━━━━━ Material for the task

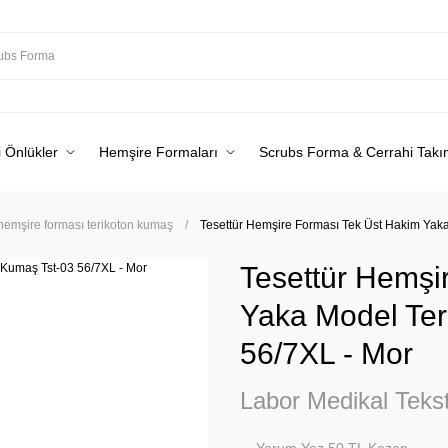
 Önlükler
Hemşire Formaları
Scrubs Forma & Cerrahi Takı
 hemşire forması terikoton kumaş
Tesettür Hemşire Forması Tek Üst Hakim Yaka
Tesettür Hemşi
Yaka Model Ter
56/7XL - Mor
Labor Medikal Tekst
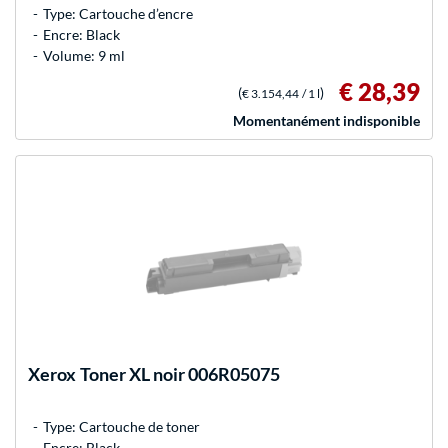
Type: Cartouche d’encre
Encre: Black
Volume: 9 ml
€ 28,39
(
)
€ 3.154,44
/ 1 l
Momentanément indisponible
Xerox
Toner XL noir 006R05075
Type: Cartouche de toner
Encre: Black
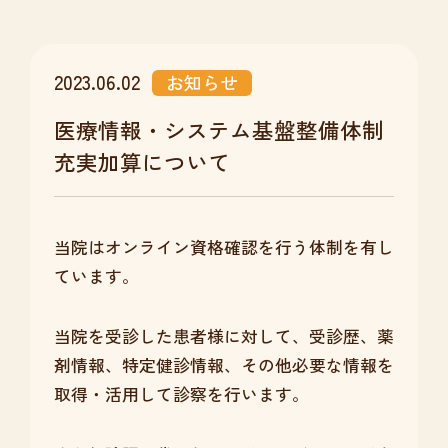
2023.06.02
お知らせ
医療情報・システム基盤整備体制
充実加算について
当院はオンライン資格確認を行う体制を有し
ています。
当院を受診した患者様に対して、受診歴、薬
剤情報、特定健診情報、その他必要な情報を
取得・活用して診察を行います。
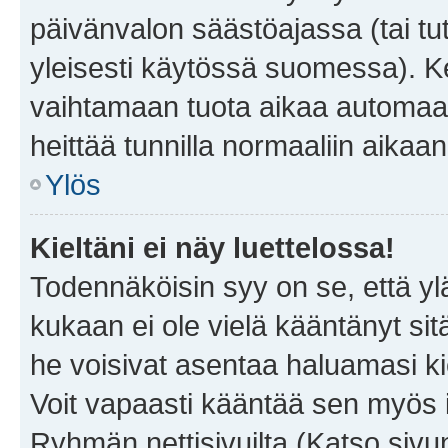
päivänvalon säästöajassa (tai tu
yleisesti käytössä suomessa). Ke
vaihtamaan tuota aikaa automaatti
heittää tunnilla normaaliin aikaan
Ylös
Kieltäni ei näy luettelossa!
Todennäköisin syy on se, että yläp
kukaan ei ole vielä kääntänyt sitä 
he voisivat asentaa haluamasi ki
Voit vapaasti kääntää sen myös i
Ryhmän nettisivuilta (Katso sivun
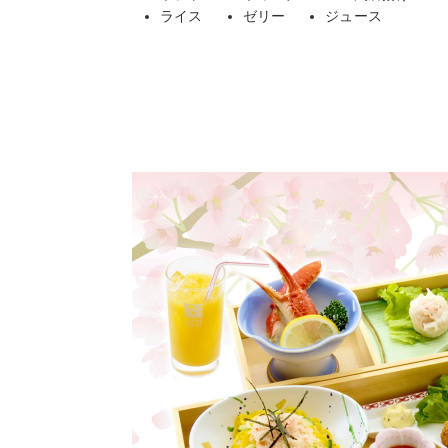
ライス
ゼリー
ジュース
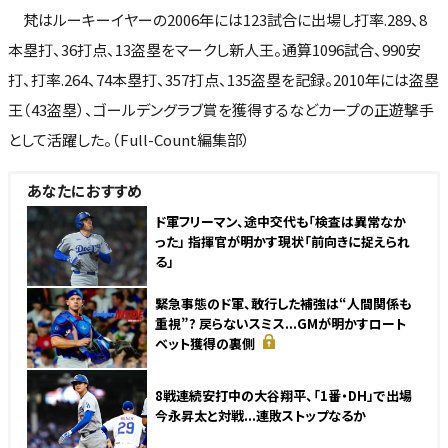
梵はルーキーイヤーの2006年には123試合に出場し打率.289、8
本塁打、36打点、13盗塁をマークし新人王。通算1096試合、990安
打、打率.264、74本塁打、357打点、135盗塁を記録。2010年には盗塁
王（43盗塁）、ゴールデングラブ賞を獲得するなどカープの正遊撃手
として活躍した。（Full-Count編集部）
あなたにおすすめ
ド軍フリーマン、途中交代も「検査は異常なか
った」 指揮官が明かす現状「前向きに捉えられ
る」
緊急事態のド軍、敢行した補強は“人間関係も
重視”? 戻らないスミス...GMが明かすロート
ベット獲得の裏側
8戦連続安打中の大谷翔平、「1番・DH」で出場
今永昇太と対戦...連敗ストップなるか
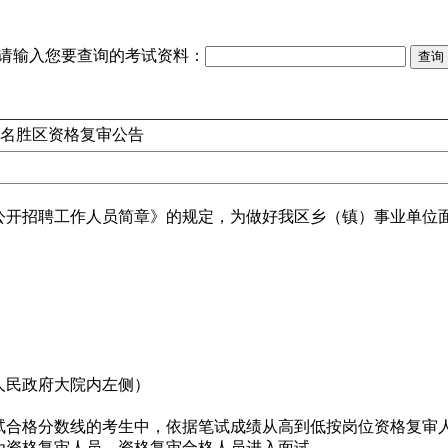
请输入您要查询的考试资料：
景名胜区资格复审公告
会公开招聘工作人员简章》的规定，为做好我区乡（镇）事业单位
人民政府大院内左侧）
格分数线的考生中，依据笔试成绩从高到低按岗位资格复审人数与
为资格复审人员。资格复审合格人员进入面试。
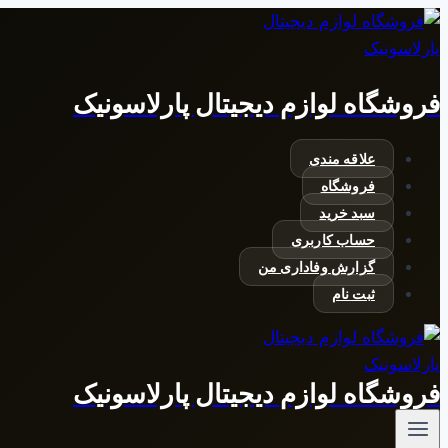
بازگشت
به
محتوا
فروشگاه لوازم دیجیتال پارلاسونیک
علاقه مندی
فروشگاه
سبد خرید
حساب کاربری
گزارش وفاداری من
ثبت نام
فروشگاه لوازم دیجیتال پارلاسونیک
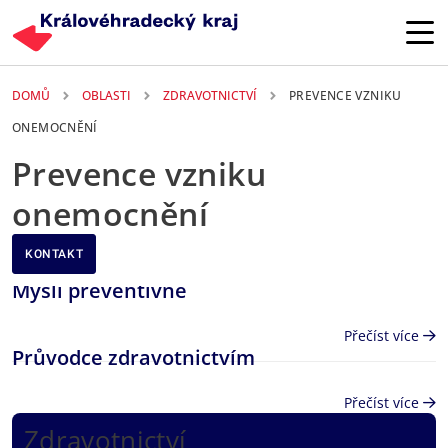
Přejít k hlavnímu obsahu
DOMŮ
OBLASTI
ZDRAVOTNICTVÍ
PREVENCE VZNIKU
ONEMOCNĚNÍ
Prevence vzniku
onemocnění
KONTAKT
Mysli preventivně
Přečíst více
Průvodce zdravotnictvím
Přečíst více
Zdravotnictví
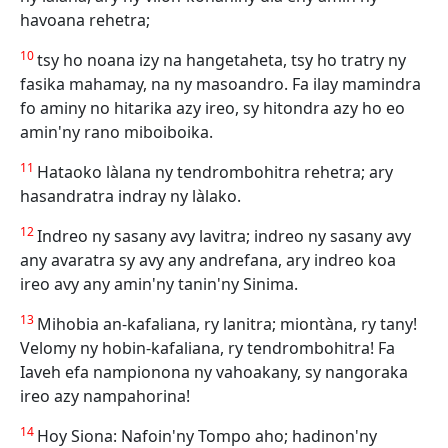
havoana rehetra;
10
tsy ho noana izy na hangetaheta, tsy ho tratry ny
fasika mahamay, na ny masoandro. Fa ilay mamindra
fo aminy no hitarika azy ireo, sy hitondra azy ho eo
amin'ny rano miboiboika.
11
Hataoko làlana ny tendrombohitra rehetra; ary
hasandratra indray ny làlako.
12
Indreo ny sasany avy lavitra; indreo ny sasany avy
any avaratra sy avy any andrefana, ary indreo koa
ireo avy any amin'ny tanin'ny Sinima.
13
Mihobia an-kafaliana, ry lanitra; miontàna, ry tany!
Velomy ny hobin-kafaliana, ry tendrombohitra! Fa
Iaveh efa nampionona ny vahoakany, sy nangoraka
ireo azy nampahorina!
14
Hoy Siona: Nafoin'ny Tompo aho; hadinon'ny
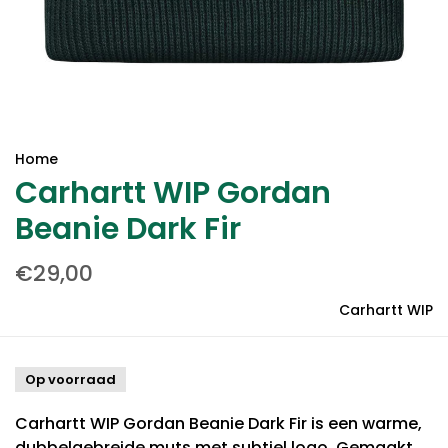
Home
Carhartt WIP Gordan
Beanie Dark Fir
€29,00
Carhartt WIP
Op voorraad
Carhartt WIP Gordan Beanie Dark Fir is een warme,
dubbelgebreide muts met subtiel logo. Gemaakt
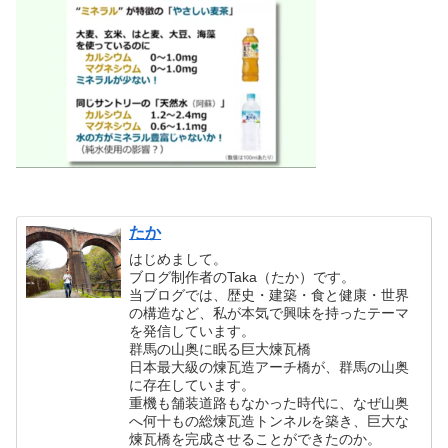
たか
はじめまして。
ブログ制作者のTaka（たか）です。
当ブログでは、歴史・建築・食と健康・世界
の構造など、私が本気で興味を持ったテーマ
を発信しています。
群馬の山奥に眠る巨大煉瓦橋
日本最大級の煉瓦造アーチ橋が、群馬の山奥
に存在しています。
重機も舗装道路もなかった時代に、なぜ山奥
へ何十もの総煉瓦造トンネルを築き、巨大な
煉瓦橋を完成させることができたのか。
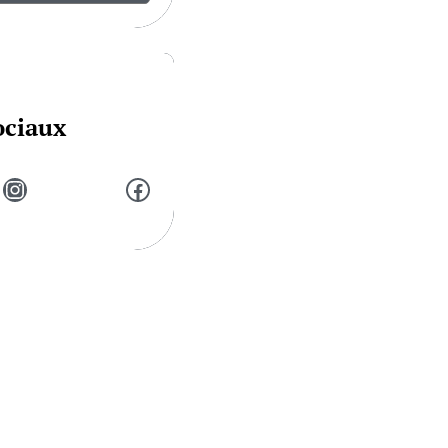
ociaux
Instagram
Facebook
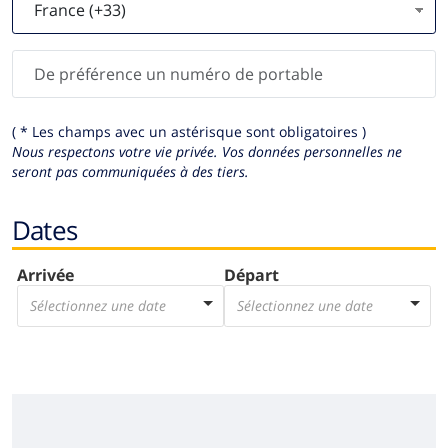
( * Les champs avec un astérisque sont obligatoires )
Nous respectons votre vie privée.
Vos données personnelles ne
seront pas communiquées à des tiers.
Dates
Arrivée
Départ
Sélectionnez une date
Sélectionnez une date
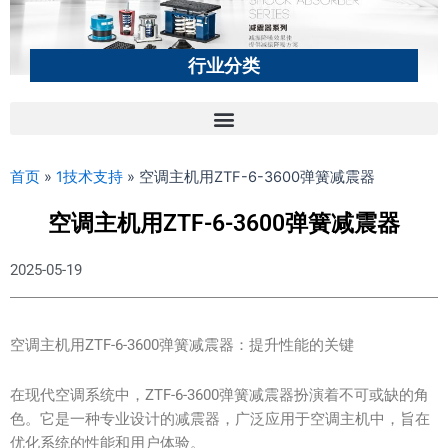
行业分类
首页
»
1技术支持
»
空调主机用ZTF-6-3600弹簧减震器
空调主机用ZTF-6-3600弹簧减震器
2025-05-19
空调主机用ZTF-6-3600弹簧减震器：提升性能的关键
在现代空调系统中，ZTF-6-3600弹簧减震器扮演着不可或缺的角
色。它是一种专业设计的减震器，广泛应用于空调主机中，旨在
优化系统的性能和用户体验。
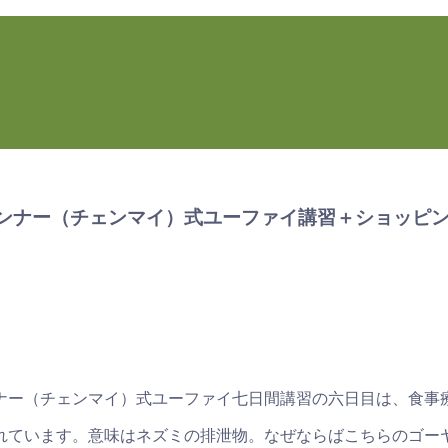
五回ランナー（チェンマイ）式ユーファイ講習＋ショッピ
ナー（チェンマイ）式ユーファイ七日間講習の六日目は、食事
れています。意味はネズミの排泄物。なぜならばこちらのゴー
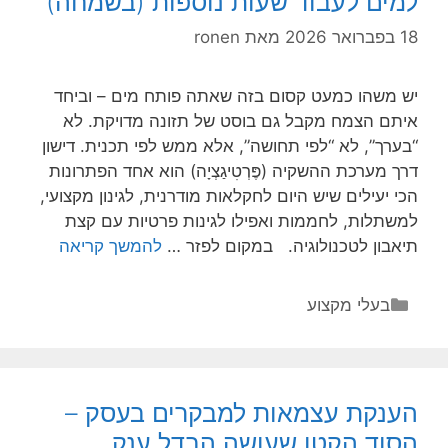
למים לעבוד שעות נוספות (בשמחה)
הרגל
–
18 בפברואר 2026
מאת
ronen
מפת
הדרכים
יש משהו כמעט קסום בזה שאתה פותח מים – וביחד
לחיים
איתם הצמח מקבל גם בוסט של תזונה מדויקת. לא
קלים
“בערך”, לא “לפי תחושה”, אלא ממש לפי תכנית. דישון
יותר
דרך מערכת ההשקיה (פֶּרְטִיגַצְיָה) הוא אחד הפתרונות
בעיר
הכי יעילים שיש היום לחקלאות מודרנית, לגינון מקצועי,
למשתלות, לחממות ואפילו לגינות פרטיות עם קצת
פתרונות
תיאבון לטכנולוגיה. במקום לפזר …
להמשך קריאה
דישון
בהשקיה:
קטגוריות
בעלי מקצוע
איך
לגרום
למים
לעבוד
הענקת עצמאות למבקרים בעסק –
שעות
הסוד הקטן שעושה הבדל ענק
נוספות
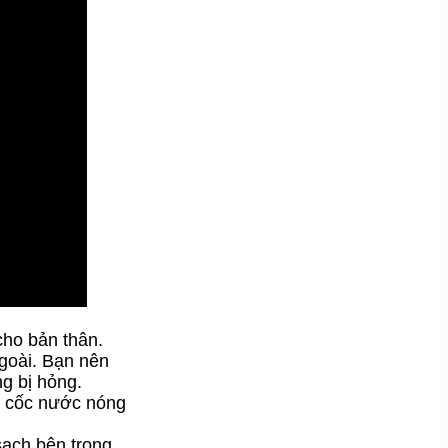
cho bản thân.
ngoài. Bạn nên
g bị hỏng.
ột cốc nước nóng
sạch bên trong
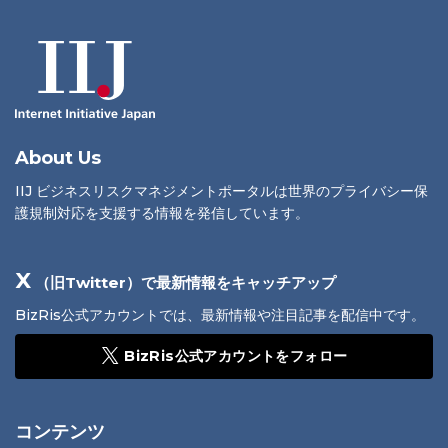
About Us
IIJ ビジネスリスクマネジメントポータルは世界のプライバシー保
護規制対応を支援する情報を発信しています。
X
（旧Twitter）で最新情報をキャッチアップ
BizRis公式アカウントでは、最新情報や注目記事を配信中です。
BizRis公式アカウントをフォロー
コンテンツ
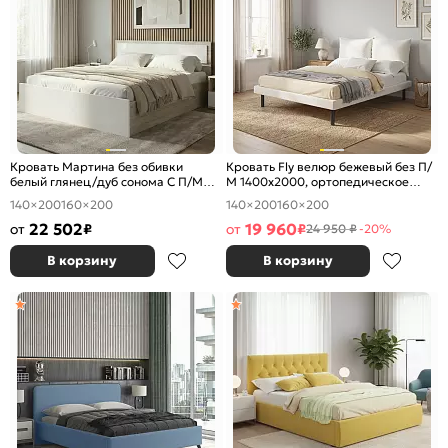
Кровать Мартина без обивки
Кровать Fly велюр бежевый без П/
белый глянец/дуб сонома С П/М
М 1400x2000, ортопедическое
1400x2000, ортопедическое
основание, изголовье мягкое
140×200
160×200
140×200
160×200
основание, изголовье жесткое
22 502
19 960
от
₽
от
₽
24 950 ₽
-20%
В корзину
В корзину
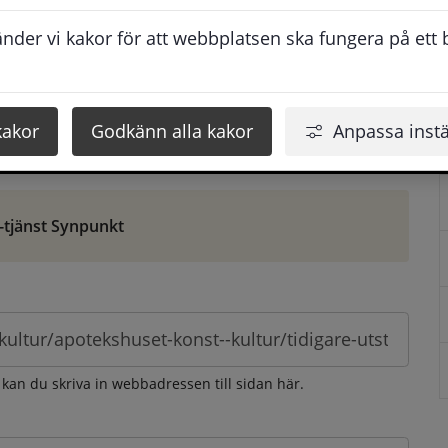
ontaktuppgifter. När du skriver in din synpunkt får du 
der vi kakor för att webbplatsen ska fungera på ett br
att vi ska kunna hjälpa dig bättre.
 som möjligt, men svarstiden beror givetvis på 
kakor
Godkänn alla kakor
Anpassa instä
öm gör du det via e-tjänsten Synpunkt
-tjänst Synpunkt
 kan du skriva in webbadressen till sidan här.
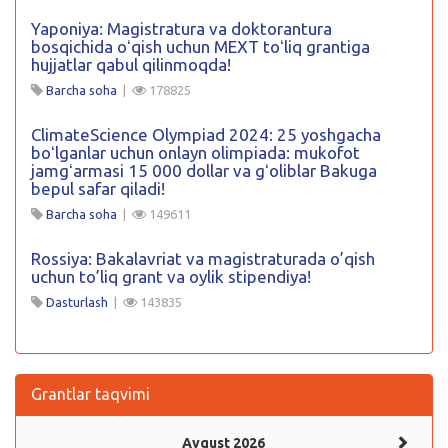
Yaponiya: Magistratura va doktorantura
bosqichida oʻqish uchun MEXT toʻliq grantiga
hujjatlar qabul qilinmoqda!
Barcha soha
|
178825
ClimateScience Olympiad 2024: 25 yoshgacha
boʻlganlar uchun onlayn olimpiada: mukofot
jamgʻarmasi 15 000 dollar va gʻoliblar Bakuga
bepul safar qiladi!
Barcha soha
|
149611
Rossiya: Bakalavriat va magistraturada o’qish
uchun to’liq grant va oylik stipendiya!
Dasturlash
|
143835
Grantlar taqvimi
Avgust 2026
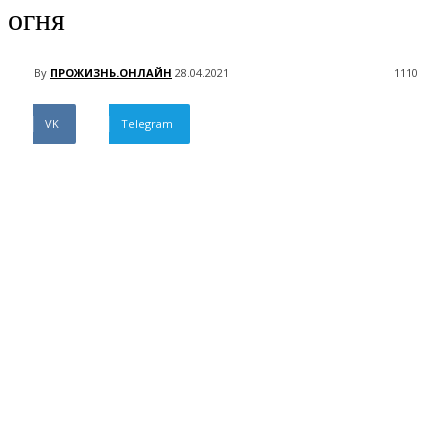
огня
By
ПРОЖИЗНЬ.ОНЛАЙН
28.04.2021
1110
VK
Telegram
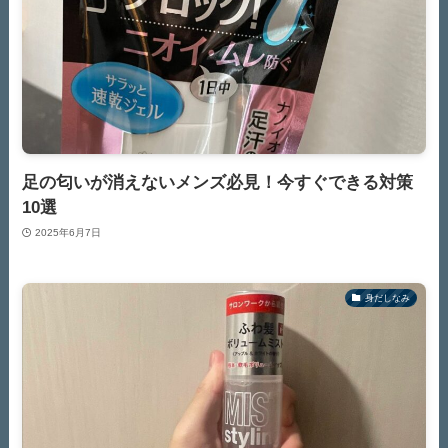
足の匂いが消えないメンズ必見！今すぐできる対策
10選
2025年6月7日
身だしなみ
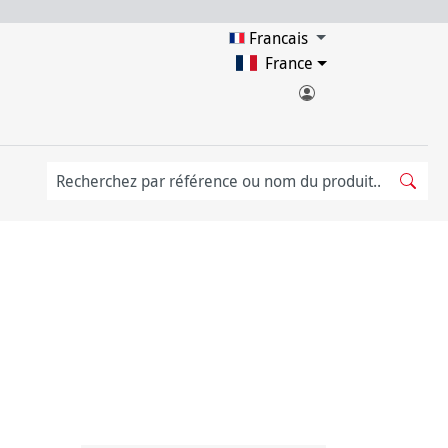
Francais
France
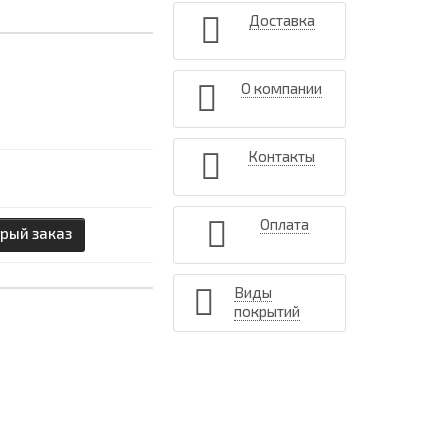
Доставка
О компании
Контакты
Оплата
рый заказ
Виды
покрытий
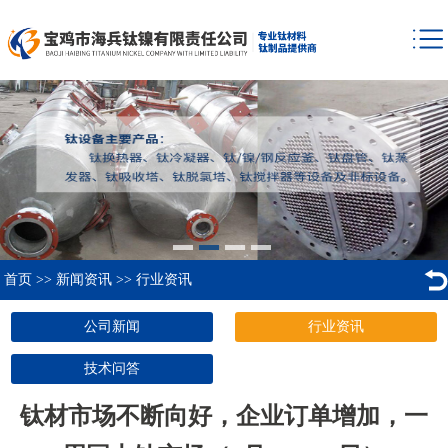
首页
>>
新闻资讯
>>
行业资讯
公司新闻
行业资讯
技术问答
钛材市场不断向好，企业订单增加，一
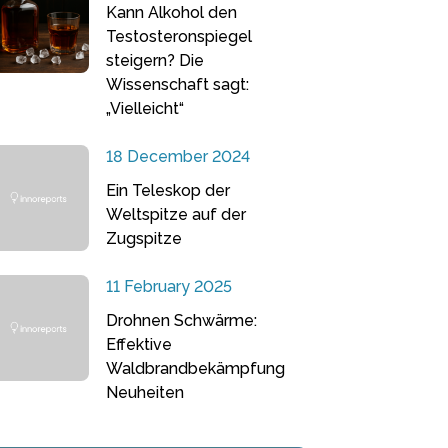
Kann Alkohol den
Testosteronspiegel
steigern? Die
Wissenschaft sagt:
„Vielleicht“
18 December 2024
Ein Teleskop der
Weltspitze auf der
Zugspitze
11 February 2025
Drohnen Schwärme:
Effektive
Waldbrandbekämpfung
Neuheiten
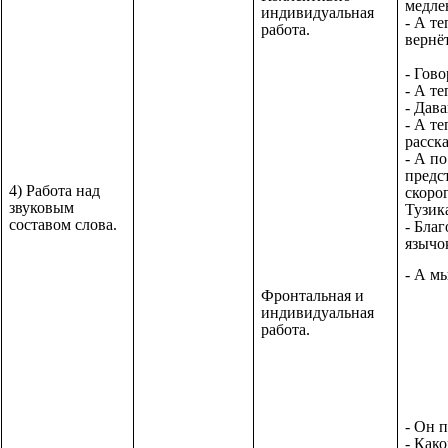
медле
индивидуальная
- А т
работа.
вернё
- Гов
- А те
- Дав
- А т
расск
- А по
предс
4) Работа над
скорог
звуковым
Тузика
составом слова.
- Бла
язычок
- А м
Фронтальная и
индивидуальная
работа.
- Он 
- Как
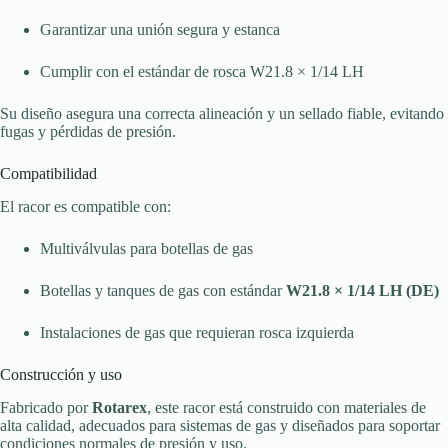
Garantizar una unión segura y estanca
Cumplir con el estándar de rosca W21.8 × 1/14 LH
Su diseño asegura una correcta alineación y un sellado fiable, evitando
fugas y pérdidas de presión.
Compatibilidad
El racor es compatible con:
Multiválvulas para botellas de gas
Botellas y tanques de gas con estándar
W21.8 × 1/14 LH (DE)
Instalaciones de gas que requieran rosca izquierda
Construcción y uso
Fabricado por
Rotarex
, este racor está construido con materiales de
alta calidad, adecuados para sistemas de gas y diseñados para soportar
condiciones normales de presión y uso.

━━━━━━━━━━

Find every line in the entries above that contains the word "דישון". Copy each of those lines.

*Exercise response*.
“בערך”, לא “לפי תחושה”, אלא ממש לפי תכנית. דישון
דישון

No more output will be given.